Source document section start

Figure 7(a)(b) experiment

  • Each curve can be tested seperately
  • For Figure 8 and Figure 9(a), if the curve does not exhibit the expected trend, you may try using smaller connection numbers in the corresponding script. For example, consider adjusting the values here to smaller ones if the throughput vs. latency curve for social_network does not follow the expected shape.

To test the baseline curve

# must rebuild the function images for in Social Network
# benchmark (within the DeathStarBench_fakedb directory)
cd quilt/benchmark/DeathStarBench_fakedb/social_network/functions
# for 8(b), the above command should be
# `cd quilt/benchmark/DeathStarBench_fakedb/social_network_async/functions`
./build.sh build_fission_c

# run the script to measure 50th percentile latency
cd quilt/test/wrk2_fission/social_network
./figure8ab.sh perf compose-post sync
# for 8(b), the above command should be
# `./figure8ab.sh perf compose-post async`

# collect the throughput and latency data
./getlattput.py

To test the quilt curve

# First, rebuild the function image for merged workflow for in Social Network
# benchmark (within the DeathStarBench_fakedb directory)

Source document section end

| Task |
Transcribe word for word the stretch of the experiment instructions from "Figure 7(a)(b) experiment" through "the expected shape.".

Dataset entries section start

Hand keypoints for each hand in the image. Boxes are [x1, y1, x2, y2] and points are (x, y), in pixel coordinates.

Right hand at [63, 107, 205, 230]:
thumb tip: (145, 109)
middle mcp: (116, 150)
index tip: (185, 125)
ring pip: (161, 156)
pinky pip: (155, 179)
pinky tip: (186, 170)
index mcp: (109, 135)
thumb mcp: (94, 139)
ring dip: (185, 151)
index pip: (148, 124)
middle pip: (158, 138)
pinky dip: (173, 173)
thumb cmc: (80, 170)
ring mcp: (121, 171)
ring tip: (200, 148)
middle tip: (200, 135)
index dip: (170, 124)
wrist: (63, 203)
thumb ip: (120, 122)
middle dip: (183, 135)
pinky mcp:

Dataset entries section end

| Answer box |
Figure 7(a)(b) experiment

  • Each curve can be tested seperately
  • For Figure 8 and Figure 9(a), if the curve does not exhibit the expected trend, you may try using smaller connection numbers in the corresponding script. For example, consider adjusting the values here to smaller ones if the throughput vs. latency curve for social_network does not follow the expected shape.